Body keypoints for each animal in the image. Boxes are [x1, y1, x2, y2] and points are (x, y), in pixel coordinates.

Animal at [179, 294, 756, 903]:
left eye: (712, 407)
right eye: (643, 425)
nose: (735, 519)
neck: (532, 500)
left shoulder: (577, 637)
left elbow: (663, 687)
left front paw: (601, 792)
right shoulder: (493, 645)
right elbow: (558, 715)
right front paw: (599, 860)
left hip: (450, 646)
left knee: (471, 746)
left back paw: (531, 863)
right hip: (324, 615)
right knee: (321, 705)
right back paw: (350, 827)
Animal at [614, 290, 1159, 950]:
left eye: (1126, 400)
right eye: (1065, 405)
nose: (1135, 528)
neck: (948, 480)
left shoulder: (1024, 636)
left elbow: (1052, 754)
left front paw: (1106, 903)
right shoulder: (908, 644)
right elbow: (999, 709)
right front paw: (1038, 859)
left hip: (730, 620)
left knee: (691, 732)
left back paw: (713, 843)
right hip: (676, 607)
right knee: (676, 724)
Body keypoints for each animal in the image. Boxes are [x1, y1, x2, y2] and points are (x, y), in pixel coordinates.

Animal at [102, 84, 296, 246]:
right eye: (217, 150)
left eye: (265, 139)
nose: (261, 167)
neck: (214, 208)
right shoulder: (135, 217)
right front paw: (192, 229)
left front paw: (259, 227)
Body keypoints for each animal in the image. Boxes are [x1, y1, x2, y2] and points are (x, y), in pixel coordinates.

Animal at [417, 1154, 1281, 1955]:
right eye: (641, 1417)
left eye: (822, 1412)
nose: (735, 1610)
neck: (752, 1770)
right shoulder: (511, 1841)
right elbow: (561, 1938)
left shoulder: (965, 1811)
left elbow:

__________

=== Task brief ===
Keep only those lines of the records that hold "back", and return them.

=== Exercise solution ===
left back paw: (531, 863)
right back paw: (350, 827)
left back paw: (713, 843)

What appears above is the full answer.